As much as I loved it though, I found quickly that I’d been softened up by modern cars. The solid, steel bodywork made it very heavy; no power steering here. The heating depended on getting a certain speed up, which for those of you who drive in London will know, doesn’t happen too often. So in the perpetual wet, cold British Autumn and Winter, seeing out of the front often depended on winding the window down (manually) and wiping the inside of the windscreen with a cloth. Being a left-hand drive made for an awkward time with the ticket machines entering and exiting car parks, and if I’m truly honest, I never really got used to the noise of the air-cooled engine.
These are minor points though, in the face of the fact that this was a forty-ish year old car, that never once broke down, and looked great the entire time I owned it. I’d imagine myself driving in the San Francisco of Bullitt, or the LA of Robert Altman & Elliott Gould’s version of The Long Goodbye. Whereas some people choose their cars based on social standing, or practicality, or power, my choice was entirely about how it evoked a particular time and place. Ironically, I’ve never been to California and I was way too young to appreciate the era first-hand, so that in itself has something to say about how we’re guided by our responses to certain media. I’m sure that Volkswagen never envisaged the way the perception of this group of vehicles would evolve over time – that they would be inextricably linked with hippies and surfers thousands of miles from where they were built – but that shows how external factors can have a huge effect on how brands are seen.
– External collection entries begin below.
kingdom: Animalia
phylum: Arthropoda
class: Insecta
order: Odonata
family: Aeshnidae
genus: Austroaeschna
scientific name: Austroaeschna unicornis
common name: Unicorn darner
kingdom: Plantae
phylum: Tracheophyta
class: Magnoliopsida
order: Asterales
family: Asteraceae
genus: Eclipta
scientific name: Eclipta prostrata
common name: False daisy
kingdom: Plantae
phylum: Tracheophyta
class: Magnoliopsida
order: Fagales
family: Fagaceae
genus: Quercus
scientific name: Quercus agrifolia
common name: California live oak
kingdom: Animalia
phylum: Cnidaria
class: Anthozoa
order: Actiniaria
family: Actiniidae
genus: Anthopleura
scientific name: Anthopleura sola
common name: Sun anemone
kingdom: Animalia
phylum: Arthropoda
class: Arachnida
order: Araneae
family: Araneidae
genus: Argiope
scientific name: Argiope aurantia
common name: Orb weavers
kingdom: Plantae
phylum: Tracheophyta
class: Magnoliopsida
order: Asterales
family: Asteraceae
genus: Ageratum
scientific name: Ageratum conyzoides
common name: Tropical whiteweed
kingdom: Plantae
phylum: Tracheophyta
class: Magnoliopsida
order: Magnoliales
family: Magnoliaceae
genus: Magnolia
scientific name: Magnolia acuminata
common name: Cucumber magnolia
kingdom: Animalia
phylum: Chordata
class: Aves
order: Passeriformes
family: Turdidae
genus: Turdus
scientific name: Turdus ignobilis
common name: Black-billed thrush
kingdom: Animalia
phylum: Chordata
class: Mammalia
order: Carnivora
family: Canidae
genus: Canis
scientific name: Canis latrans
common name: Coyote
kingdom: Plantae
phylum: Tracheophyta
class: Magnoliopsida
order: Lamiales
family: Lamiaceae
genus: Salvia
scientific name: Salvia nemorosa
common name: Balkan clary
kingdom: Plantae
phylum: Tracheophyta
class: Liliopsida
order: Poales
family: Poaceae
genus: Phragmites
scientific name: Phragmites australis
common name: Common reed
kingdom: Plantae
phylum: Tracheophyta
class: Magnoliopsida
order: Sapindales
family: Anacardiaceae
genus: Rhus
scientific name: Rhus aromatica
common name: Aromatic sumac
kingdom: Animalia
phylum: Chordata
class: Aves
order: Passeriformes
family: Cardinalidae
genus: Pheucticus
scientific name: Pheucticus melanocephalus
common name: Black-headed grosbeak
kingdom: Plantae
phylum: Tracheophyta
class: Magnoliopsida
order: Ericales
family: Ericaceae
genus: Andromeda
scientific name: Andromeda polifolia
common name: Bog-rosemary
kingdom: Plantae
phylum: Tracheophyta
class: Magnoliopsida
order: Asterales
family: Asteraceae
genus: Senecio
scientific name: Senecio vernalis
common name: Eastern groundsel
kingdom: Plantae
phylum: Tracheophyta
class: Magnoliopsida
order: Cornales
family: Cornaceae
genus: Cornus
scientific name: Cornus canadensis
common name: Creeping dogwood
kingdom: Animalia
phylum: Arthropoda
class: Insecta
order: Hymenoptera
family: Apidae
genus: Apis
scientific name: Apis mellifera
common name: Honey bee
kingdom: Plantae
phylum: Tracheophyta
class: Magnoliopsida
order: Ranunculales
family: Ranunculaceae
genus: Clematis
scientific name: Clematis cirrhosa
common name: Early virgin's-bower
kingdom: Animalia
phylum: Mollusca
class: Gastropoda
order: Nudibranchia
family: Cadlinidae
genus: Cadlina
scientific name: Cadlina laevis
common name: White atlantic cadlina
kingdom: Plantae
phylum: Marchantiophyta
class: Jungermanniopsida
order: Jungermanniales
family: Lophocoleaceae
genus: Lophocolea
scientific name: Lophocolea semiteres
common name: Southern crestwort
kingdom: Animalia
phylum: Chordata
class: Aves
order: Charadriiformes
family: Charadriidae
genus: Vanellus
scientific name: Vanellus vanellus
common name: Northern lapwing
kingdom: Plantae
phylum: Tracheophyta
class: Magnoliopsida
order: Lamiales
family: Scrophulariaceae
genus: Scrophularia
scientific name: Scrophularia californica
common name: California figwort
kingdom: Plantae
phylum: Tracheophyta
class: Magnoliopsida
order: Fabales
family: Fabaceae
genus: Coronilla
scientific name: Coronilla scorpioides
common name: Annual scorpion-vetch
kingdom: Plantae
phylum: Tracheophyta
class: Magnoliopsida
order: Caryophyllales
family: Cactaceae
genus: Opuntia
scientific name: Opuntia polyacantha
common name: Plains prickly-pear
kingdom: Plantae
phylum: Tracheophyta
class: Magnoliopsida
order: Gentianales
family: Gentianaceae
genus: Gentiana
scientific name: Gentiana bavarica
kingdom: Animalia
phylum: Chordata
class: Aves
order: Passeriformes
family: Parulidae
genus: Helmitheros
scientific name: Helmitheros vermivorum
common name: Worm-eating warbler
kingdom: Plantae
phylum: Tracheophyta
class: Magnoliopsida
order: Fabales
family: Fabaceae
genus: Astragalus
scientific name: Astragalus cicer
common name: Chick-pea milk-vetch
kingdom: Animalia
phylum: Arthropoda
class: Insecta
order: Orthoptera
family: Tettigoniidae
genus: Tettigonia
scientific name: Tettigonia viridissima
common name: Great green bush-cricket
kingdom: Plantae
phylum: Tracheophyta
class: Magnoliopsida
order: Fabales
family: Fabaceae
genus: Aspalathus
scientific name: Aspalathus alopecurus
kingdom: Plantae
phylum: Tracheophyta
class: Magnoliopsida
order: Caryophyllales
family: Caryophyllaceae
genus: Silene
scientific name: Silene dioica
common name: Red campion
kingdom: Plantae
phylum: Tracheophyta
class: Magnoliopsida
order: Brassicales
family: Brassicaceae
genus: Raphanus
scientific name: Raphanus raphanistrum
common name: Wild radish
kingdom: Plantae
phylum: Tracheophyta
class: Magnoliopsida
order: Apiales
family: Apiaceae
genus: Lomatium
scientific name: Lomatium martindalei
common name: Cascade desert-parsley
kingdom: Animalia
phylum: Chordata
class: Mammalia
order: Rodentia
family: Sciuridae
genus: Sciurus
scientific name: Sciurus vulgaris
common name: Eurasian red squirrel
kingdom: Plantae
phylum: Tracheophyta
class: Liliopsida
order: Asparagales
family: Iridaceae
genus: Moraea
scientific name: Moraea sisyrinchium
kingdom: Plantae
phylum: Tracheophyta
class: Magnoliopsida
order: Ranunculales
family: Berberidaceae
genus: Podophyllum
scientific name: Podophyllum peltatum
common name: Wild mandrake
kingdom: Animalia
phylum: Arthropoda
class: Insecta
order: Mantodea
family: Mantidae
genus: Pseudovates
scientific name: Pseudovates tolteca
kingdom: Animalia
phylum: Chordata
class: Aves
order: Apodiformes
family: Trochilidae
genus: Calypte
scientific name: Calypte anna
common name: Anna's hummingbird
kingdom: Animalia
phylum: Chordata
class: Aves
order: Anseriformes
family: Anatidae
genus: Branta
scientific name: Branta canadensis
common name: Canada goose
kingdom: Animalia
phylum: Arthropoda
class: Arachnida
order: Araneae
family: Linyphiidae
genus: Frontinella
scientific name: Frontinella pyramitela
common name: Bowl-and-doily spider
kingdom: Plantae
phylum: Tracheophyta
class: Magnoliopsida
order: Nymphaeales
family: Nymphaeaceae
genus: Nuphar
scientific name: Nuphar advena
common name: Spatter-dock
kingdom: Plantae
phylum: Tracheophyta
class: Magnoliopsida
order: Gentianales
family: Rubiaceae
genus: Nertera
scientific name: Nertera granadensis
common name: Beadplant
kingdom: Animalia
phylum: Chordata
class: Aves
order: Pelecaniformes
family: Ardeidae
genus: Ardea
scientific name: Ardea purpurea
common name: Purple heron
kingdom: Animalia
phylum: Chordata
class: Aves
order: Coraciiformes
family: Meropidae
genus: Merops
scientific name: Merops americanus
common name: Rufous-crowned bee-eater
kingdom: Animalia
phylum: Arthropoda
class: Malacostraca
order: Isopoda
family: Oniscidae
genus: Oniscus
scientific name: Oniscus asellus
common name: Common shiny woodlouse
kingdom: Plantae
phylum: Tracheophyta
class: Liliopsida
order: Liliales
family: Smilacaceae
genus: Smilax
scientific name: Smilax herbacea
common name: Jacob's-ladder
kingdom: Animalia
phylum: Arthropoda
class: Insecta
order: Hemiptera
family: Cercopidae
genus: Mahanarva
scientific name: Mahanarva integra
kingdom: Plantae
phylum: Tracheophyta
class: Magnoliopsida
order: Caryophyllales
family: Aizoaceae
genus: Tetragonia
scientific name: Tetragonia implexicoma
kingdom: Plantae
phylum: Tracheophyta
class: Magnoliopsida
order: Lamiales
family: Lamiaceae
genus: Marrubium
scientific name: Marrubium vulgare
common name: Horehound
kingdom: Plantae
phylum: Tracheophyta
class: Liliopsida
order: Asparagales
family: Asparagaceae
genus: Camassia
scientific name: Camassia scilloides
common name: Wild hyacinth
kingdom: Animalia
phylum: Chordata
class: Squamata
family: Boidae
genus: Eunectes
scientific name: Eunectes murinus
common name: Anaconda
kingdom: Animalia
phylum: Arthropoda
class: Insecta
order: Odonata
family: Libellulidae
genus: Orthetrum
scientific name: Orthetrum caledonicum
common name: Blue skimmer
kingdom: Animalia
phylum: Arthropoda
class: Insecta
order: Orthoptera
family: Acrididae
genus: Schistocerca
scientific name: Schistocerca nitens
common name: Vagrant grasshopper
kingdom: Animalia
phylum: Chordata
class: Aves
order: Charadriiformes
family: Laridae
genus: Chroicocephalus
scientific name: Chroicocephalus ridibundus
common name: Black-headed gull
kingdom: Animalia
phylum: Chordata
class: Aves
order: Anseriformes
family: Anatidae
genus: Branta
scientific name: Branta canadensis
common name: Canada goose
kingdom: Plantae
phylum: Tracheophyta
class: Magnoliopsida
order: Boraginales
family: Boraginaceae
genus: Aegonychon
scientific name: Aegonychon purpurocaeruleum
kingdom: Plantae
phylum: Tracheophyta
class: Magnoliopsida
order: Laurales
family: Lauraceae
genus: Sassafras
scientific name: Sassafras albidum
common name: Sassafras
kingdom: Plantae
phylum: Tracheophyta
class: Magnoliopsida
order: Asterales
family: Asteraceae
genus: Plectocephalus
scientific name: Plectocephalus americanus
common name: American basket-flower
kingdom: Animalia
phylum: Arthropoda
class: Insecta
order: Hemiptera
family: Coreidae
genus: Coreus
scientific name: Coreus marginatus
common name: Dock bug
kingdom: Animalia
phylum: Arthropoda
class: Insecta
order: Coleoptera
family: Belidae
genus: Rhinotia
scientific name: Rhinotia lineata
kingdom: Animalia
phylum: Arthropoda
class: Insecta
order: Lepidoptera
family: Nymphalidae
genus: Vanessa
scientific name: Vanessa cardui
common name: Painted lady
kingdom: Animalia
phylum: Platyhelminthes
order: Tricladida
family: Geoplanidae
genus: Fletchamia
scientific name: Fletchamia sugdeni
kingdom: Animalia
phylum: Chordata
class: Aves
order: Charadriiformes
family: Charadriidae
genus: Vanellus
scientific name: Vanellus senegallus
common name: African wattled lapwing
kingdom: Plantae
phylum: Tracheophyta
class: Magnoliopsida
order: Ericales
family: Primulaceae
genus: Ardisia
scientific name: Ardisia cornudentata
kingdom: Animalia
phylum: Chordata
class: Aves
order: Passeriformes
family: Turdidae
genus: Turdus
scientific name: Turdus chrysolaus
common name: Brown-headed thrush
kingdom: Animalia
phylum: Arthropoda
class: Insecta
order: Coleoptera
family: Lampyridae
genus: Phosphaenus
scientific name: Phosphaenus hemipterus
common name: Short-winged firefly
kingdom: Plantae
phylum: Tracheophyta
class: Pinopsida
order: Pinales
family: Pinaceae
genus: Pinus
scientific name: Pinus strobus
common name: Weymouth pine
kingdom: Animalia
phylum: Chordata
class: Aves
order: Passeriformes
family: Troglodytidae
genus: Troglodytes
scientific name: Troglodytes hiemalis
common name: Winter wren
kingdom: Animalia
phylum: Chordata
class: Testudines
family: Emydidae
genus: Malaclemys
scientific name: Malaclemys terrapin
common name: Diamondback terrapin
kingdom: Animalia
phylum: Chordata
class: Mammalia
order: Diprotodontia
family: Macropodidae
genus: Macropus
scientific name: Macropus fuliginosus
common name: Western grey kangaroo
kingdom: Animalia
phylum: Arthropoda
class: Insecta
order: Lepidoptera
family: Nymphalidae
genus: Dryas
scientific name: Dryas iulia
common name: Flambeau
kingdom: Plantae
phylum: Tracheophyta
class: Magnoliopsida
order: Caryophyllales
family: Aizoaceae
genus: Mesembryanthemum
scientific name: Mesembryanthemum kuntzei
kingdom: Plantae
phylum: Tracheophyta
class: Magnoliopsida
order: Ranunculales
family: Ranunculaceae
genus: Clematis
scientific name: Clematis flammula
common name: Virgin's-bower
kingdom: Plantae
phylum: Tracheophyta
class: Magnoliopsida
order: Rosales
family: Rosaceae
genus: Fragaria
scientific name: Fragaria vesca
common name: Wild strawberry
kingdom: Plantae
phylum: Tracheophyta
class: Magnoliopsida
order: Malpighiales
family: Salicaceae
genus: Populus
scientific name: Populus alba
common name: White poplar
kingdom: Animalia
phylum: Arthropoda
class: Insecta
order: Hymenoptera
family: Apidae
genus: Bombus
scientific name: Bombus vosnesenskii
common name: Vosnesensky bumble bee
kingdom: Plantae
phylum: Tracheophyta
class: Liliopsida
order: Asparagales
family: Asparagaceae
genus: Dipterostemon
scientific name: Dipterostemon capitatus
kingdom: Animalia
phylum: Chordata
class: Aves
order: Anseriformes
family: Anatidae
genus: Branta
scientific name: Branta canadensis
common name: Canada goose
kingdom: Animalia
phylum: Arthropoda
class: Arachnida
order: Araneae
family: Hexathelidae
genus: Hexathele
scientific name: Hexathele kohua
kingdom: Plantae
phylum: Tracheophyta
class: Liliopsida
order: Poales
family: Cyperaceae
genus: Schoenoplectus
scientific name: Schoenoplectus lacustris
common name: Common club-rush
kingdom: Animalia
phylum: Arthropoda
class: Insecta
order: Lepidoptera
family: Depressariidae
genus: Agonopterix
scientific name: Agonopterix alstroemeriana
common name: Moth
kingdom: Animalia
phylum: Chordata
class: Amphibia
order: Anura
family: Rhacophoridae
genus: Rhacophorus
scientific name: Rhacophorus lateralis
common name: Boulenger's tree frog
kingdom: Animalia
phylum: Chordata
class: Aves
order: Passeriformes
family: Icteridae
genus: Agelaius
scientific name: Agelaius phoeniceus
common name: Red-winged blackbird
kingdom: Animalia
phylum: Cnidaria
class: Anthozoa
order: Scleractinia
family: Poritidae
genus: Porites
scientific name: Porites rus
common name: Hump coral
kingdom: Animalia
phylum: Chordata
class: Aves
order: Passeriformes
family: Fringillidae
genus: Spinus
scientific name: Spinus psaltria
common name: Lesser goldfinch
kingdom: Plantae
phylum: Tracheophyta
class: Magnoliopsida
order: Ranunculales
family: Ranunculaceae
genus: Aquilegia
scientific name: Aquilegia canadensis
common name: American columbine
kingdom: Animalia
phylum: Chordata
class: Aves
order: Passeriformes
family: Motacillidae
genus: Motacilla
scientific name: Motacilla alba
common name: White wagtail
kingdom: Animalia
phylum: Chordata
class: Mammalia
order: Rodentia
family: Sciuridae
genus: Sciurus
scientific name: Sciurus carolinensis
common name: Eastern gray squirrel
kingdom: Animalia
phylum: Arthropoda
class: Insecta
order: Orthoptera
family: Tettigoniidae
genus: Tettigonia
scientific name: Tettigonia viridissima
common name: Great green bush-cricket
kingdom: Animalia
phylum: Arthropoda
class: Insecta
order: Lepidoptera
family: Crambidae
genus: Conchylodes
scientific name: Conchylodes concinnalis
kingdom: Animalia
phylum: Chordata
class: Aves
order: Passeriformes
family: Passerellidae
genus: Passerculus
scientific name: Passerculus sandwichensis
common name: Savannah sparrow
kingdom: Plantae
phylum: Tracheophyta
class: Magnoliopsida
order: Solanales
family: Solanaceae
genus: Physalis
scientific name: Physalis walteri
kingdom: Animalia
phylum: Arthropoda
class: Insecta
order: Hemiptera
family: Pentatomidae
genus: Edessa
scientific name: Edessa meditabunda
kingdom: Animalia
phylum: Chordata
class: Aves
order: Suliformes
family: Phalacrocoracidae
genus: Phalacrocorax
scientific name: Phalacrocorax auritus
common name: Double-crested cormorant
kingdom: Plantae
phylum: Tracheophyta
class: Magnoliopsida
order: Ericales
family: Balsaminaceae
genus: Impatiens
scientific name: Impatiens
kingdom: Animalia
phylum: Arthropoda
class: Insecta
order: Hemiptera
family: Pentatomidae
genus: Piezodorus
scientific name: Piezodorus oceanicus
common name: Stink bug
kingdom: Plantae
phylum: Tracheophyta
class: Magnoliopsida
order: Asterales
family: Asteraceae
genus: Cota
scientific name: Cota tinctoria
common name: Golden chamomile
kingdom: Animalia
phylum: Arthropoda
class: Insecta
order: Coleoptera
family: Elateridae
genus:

Ultimately it being a selfish purchase was what led to it passing into other hands. It was barely a 2+2, and there came a point when something more practical was needed to deal with family life, and it eventually had to go. Unlike any other car I’ve owned though, the Karmann Ghia is the one I still hanker after, especially when seeing Uma Thurman driving one in her piece-to-camera sequences in Kill Bill. After various evolutionary changes, the Karmann Ghia was eventually phased out in 1974 and replaced by the Scirocco. With the success of VW’s modern Beetle, and the popularity of the revived Minis, there was always a nagging hope that just maybe a 21st Century update of the Karmann Ghia was a possibility. If that ever happened I’d be at the front of the queue.